Hi,
Well in our case i think we are looking for the frequency domain solution, which would be like:
H(jw)=1/(j*w*R*C)
or without considering phase:
H(w)=1/(w*R*C)
and in alternate form:
H(w)=w0/w
and what i had found with the simulations i did was that the switched capacitor integrator had a function:
H(w)=K*(C1/C2)*w0/w, {with K a fixed gain}
and that tells me that the 'new' formula is either wrong or involves some other assumptions or something else we dont know about yet.

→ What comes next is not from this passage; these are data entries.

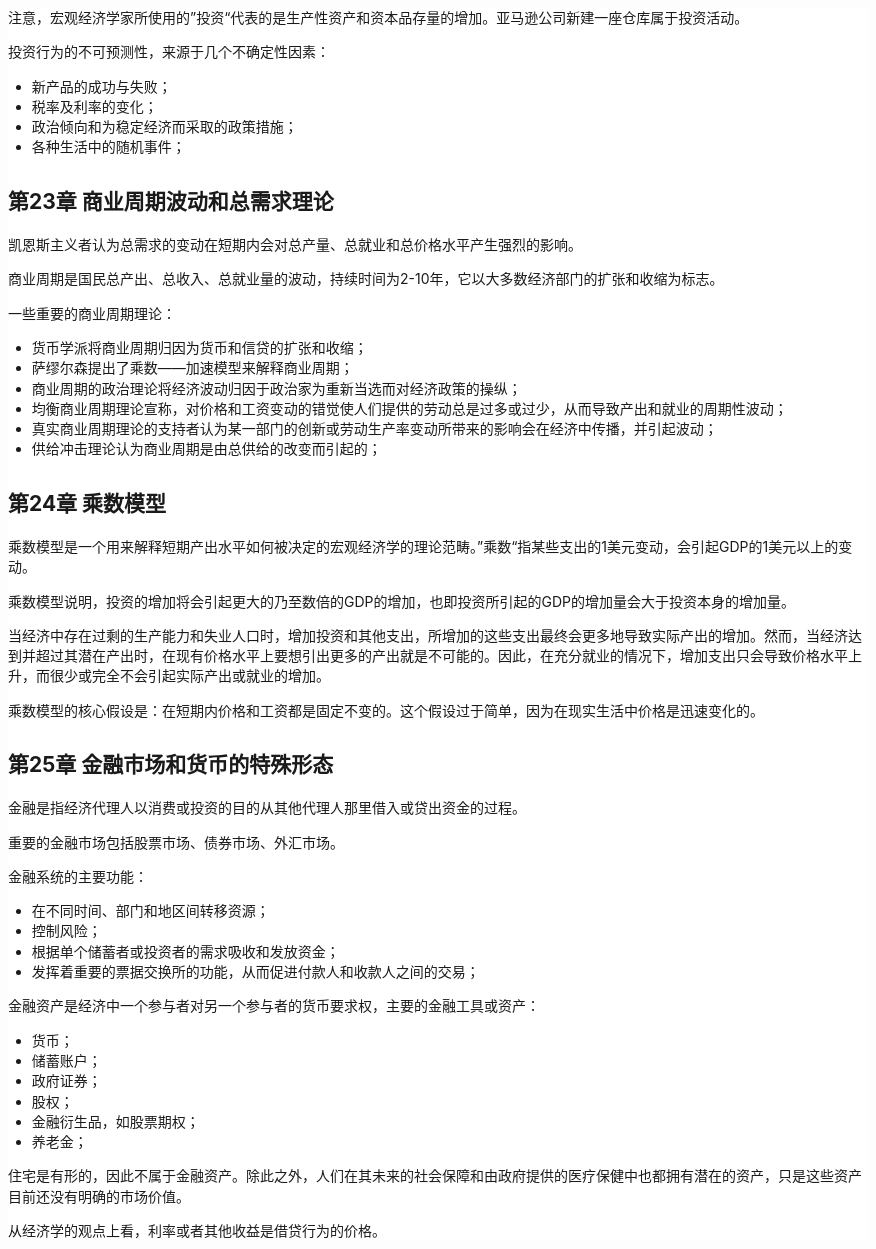 注意，宏观经济学家所使用的”投资“代表的是生产性资产和资本品存量的增加。亚马逊公司新建一座仓库属于投资活动。

投资行为的不可预测性，来源于几个不确定性因素：
* 新产品的成功与失败；
* 税率及利率的变化；
* 政治倾向和为稳定经济而采取的政策措施；
* 各种生活中的随机事件；


## 第23章 商业周期波动和总需求理论
凯恩斯主义者认为总需求的变动在短期内会对总产量、总就业和总价格水平产生强烈的影响。

商业周期是国民总产出、总收入、总就业量的波动，持续时间为2-10年，它以大多数经济部门的扩张和收缩为标志。

一些重要的商业周期理论：
* 货币学派将商业周期归因为货币和信贷的扩张和收缩；
* 萨缪尔森提出了乘数——加速模型来解释商业周期；
* 商业周期的政治理论将经济波动归因于政治家为重新当选而对经济政策的操纵；
* 均衡商业周期理论宣称，对价格和工资变动的错觉使人们提供的劳动总是过多或过少，从而导致产出和就业的周期性波动；
* 真实商业周期理论的支持者认为某一部门的创新或劳动生产率变动所带来的影响会在经济中传播，并引起波动；
* 供给冲击理论认为商业周期是由总供给的改变而引起的；

## 第24章 乘数模型
乘数模型是一个用来解释短期产出水平如何被决定的宏观经济学的理论范畴。”乘数“指某些支出的1美元变动，会引起GDP的1美元以上的变动。

乘数模型说明，投资的增加将会引起更大的乃至数倍的GDP的增加，也即投资所引起的GDP的增加量会大于投资本身的增加量。

当经济中存在过剩的生产能力和失业人口时，增加投资和其他支出，所增加的这些支出最终会更多地导致实际产出的增加。然而，当经济达到并超过其潜在产出时，在现有价格水平上要想引出更多的产出就是不可能的。因此，在充分就业的情况下，增加支出只会导致价格水平上升，而很少或完全不会引起实际产出或就业的增加。

乘数模型的核心假设是：在短期内价格和工资都是固定不变的。这个假设过于简单，因为在现实生活中价格是迅速变化的。


## 第25章 金融市场和货币的特殊形态
金融是指经济代理人以消费或投资的目的从其他代理人那里借入或贷出资金的过程。

重要的金融市场包括股票市场、债券市场、外汇市场。

金融系统的主要功能：
* 在不同时间、部门和地区间转移资源；
* 控制风险；
* 根据单个储蓄者或投资者的需求吸收和发放资金；
* 发挥着重要的票据交换所的功能，从而促进付款人和收款人之间的交易；

金融资产是经济中一个参与者对另一个参与者的货币要求权，主要的金融工具或资产：
* 货币；
* 储蓄账户；
* 政府证券；
* 股权；
* 金融衍生品，如股票期权；
* 养老金；

住宅是有形的，因此不属于金融资产。除此之外，人们在其未来的社会保障和由政府提供的医疗保健中也都拥有潜在的资产，只是这些资产目前还没有明确的市场价值。

从经济学的观点上看，利率或者其他收益是借贷行为的价格。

My suspicion was that the 'new' formula might be due to using an op amp with finite gain and bandwidth, so i proceeded to come up with a formula for a continuous integrator with that kind of op amp and this is what i found:
Vout=-(Aol*Vin*GBW)/(2*pi*Aol*f*j*C2*GBW*R1+2*
pi*f*j*C2*GBW*R1-2*pi*Aol*f^2*C2*R1+GBW+Aol*f*j)
where
Aol is the finite open loop gain of the op amp,
GBW is the finite gain bandwidth of the op amp,
f is frequency,
j is the imaginary operator,
C2 is the feedback capacitor found in integrators,
R1 is the input resistor of the integrator,
pi=3.14159...
Note that i did not verify this formula yet, but one thing that stands out already and seems intuitive is that any formula that contains a non ideal op amp would have to contain information about those non ideals. This one, as expected, contains the finite open loop gain Aol as well as the finite gain-bandwidth GBW. As far as i know, we cant have a formula without something like these because we would never be able to get the right result without knowing what the non ideals are. This is especially true if we allow the non ideals to change drastically, like 1 to 100000 for example. In this case we'd get different outputs just because that alone, so we'd have to include those i believe.
Now if the good professor is imposing some assumptions that we dont know about, then we'll never be able to figure that out. The only way then is to query the professor for more information. So Wizard, since you got this from the professor you'll have to query him to find out more about this. Perhaps the professor talked about things like this in the past and you forgot.
I had not gone thought the z transform solutions yet mostly because the simulations already had shown the gain is what it is, but we can do that if necessary.
For example, the function then is something like:
(C1/C2)*1/(z-1)